Mixed Strategy Solutions to a Game
To avoid complicating matters with cute names and "realistic" scenarios we will consider a very simple game between Fred and Clara. They each have two strategies: Left and Right.
Fred | |||
L | R | ||
Clara | L | 2, 3 | 3, 1 |
R | 4, 2 | 2, 3 |
Preliminaries:
In trying to find the solution to any game we begin with several straightforward questions: We pose these questions keeping in mind the Venn diagram for the relationship between dominant strategies solutions, IEDS solutions and Nash equilibria.
Is there a dominant strategy solution for the game between Fred and Clara?
Are there dominated strategies that can be used to find an IDES solution?
Are there Nash equilibria? To answer this one we'll check for their best responses.
bF(LC)=L | bC(LF)=R |
Fred's best response to a play of L by Clara is to play L, but when she sees him play L she will play Right. There is no coincidence of conjectured and actual play.
bF(RC)=R | bC(RF)=L |
Fred's best response to a play of R by Clara is a play of R, but when she sees him play R she wants to play L, not the R that he conjectured. Again, there is no coincidence of conjectured and actual play.
The answers to all three questions are NO.
Method 1
Suppose Fred plays the mixed strategy (L,p) and Clara plays the mixed strategy (L,q).

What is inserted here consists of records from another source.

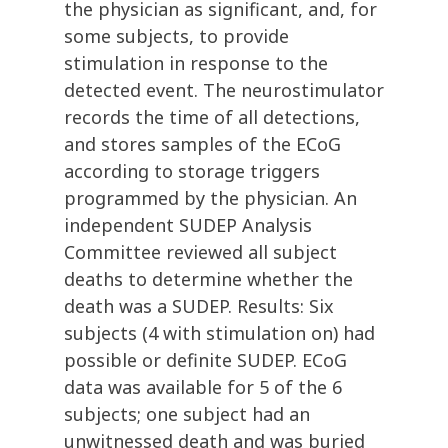
the physician as significant, and, for
some subjects, to provide
stimulation in response to the
detected event. The neurostimulator
records the time of all detections,
and stores samples of the ECoG
according to storage triggers
programmed by the physician. An
independent SUDEP Analysis
Committee reviewed all subject
deaths to determine whether the
death was a SUDEP. Results: Six
subjects (4 with stimulation on) had
possible or definite SUDEP. ECoG
data was available for 5 of the 6
subjects; one subject had an
unwitnessed death and was buried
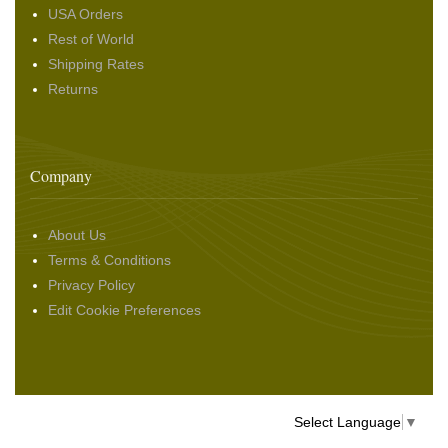
USA Orders
Rest of World
Shipping Rates
Returns
Company
About Us
Terms & Conditions
Privacy Policy
Edit Cookie Preferences
Select Language
▼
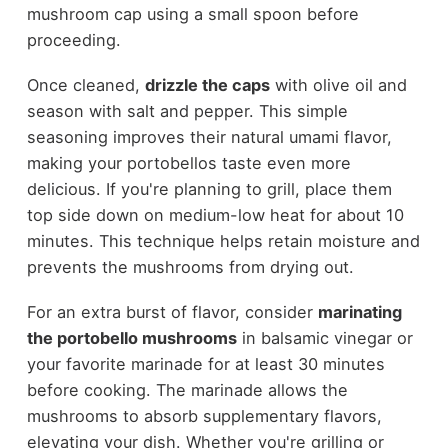
mushroom cap using a small spoon before
proceeding.
Once cleaned,
drizzle the caps
with olive oil and
season with salt and pepper. This simple
seasoning improves their natural umami flavor,
making your portobellos taste even more
delicious. If you're planning to grill, place them
top side down on medium-low heat for about 10
minutes. This technique helps retain moisture and
prevents the mushrooms from drying out.
For an extra burst of flavor, consider
marinating
the portobello mushrooms
in balsamic vinegar or
your favorite marinade for at least 30 minutes
before cooking. The marinade allows the
mushrooms to absorb supplementary flavors,
elevating your dish. Whether you're grilling or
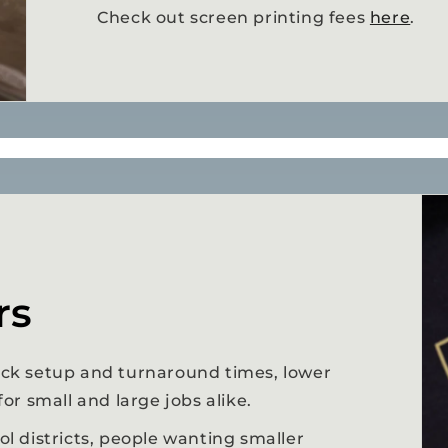
Check out screen printing fees
here
.
rs
uick setup and turnaround times, lower
 for small and large jobs alike.
ool districts, people wanting smaller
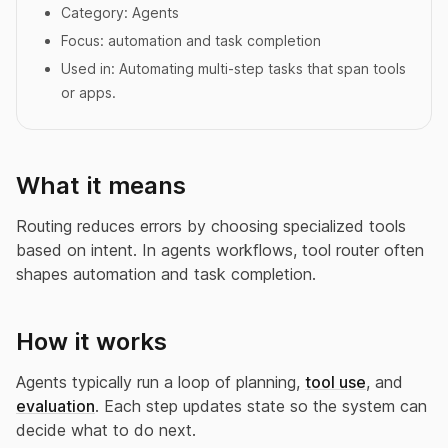
Category:
Agents
Focus:
automation and task completion
Used in:
Automating multi-step tasks that span tools
or apps.
What it means
Routing reduces errors by choosing specialized tools
based on intent. In agents workflows, tool router often
shapes automation and task completion.
How it works
Agents typically run a loop of planning,
tool use
, and
evaluation
. Each step updates state so the system can
decide what to do next.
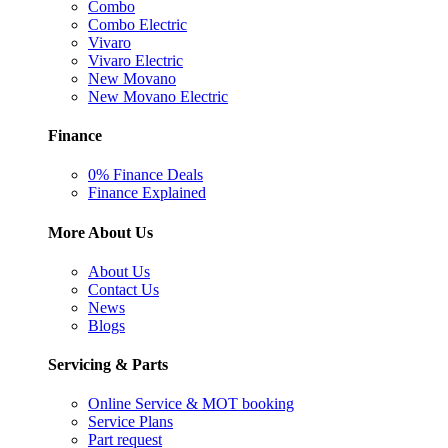
Combo
Combo Electric
Vivaro
Vivaro Electric
New Movano
New Movano Electric
Finance
0% Finance Deals
Finance Explained
More About Us
About Us
Contact Us
News
Blogs
Servicing & Parts
Online Service & MOT booking
Service Plans
Part request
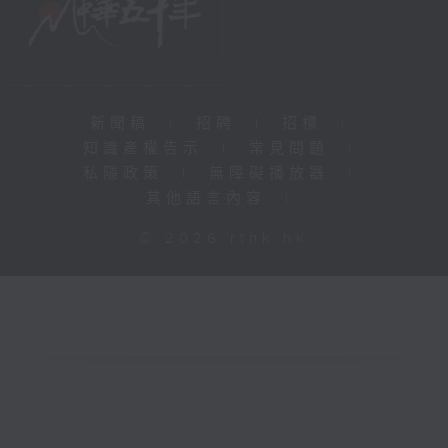
新聞稿
|
招聘
|
招標
|
知識產權告示
|
常見問題
|
私隱政策
|
無障礙播放器
|
其他語言內容
|
© 2026 rthk.hk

The joint probability distribution over game outcomes is
Fred | ||||
L | R | |||
Clara | L | pq | (1-p)q | q |
R | p(1-q) | (1-p)(1-q) | 1-q | |
p | 1-p |
Fred's expected payoff from the game is
VF = 3pq+(1-p)q+2p(1-q)+3(1-p)(1-q)
He wants to choose his p to give him a best response to the mixed strategy played by Clara. That is, he wants to maximize his payoff from the strategy played by Clara. Differentiate with respect to p, set the result equal to zero, and then solve for q. The derivative is
3q+(-1)q+2(1-q)+3(1-q)(-1)
Solving for q
q = 1/3
Do the same thing for Clara. Her expected payoff is
VC = 2pq + 4p(1-q) + 3(1-p)q + 2(1-p)(1-q)
Clara wants to maximize her payoff with respect to the mixed strategy being played by Fred. Differentiate with respect to q, set the result equal to zero and then solve for p.
2p+4p(-1)+3(1-p)+2(1-p)(-1)
p=1/3
So Fred plays the mixed strategy (L, 1/3) and Clara plays the mixed strategy (L, 1/3).
Method 2
2.1 When Clara is playing (L,q) then Fred earns 3q+2(1-q) from playing left. He earns q+3(1-q) from playing right. If he is indifferent between these strategies then 3q+2(1-q)=q+3(1-q). So Clara should choose q=1/3 in order to leave Fred indifferent between the two pure strategies he could play.
Fred | |||
L | R | ||
Clara | L | 2, 3 | 3, 1 |
R | 4, 2 | 2, 3 |
2.2 When Fred is playing (L,p) then Clara earns 2p+3(1-p) by playing left and 4p+2(1-p) by playing right. If she is indifferent between these strategies then 2p+3(1-p) = 4p+2(1-p). So Fred should choose p=1/3.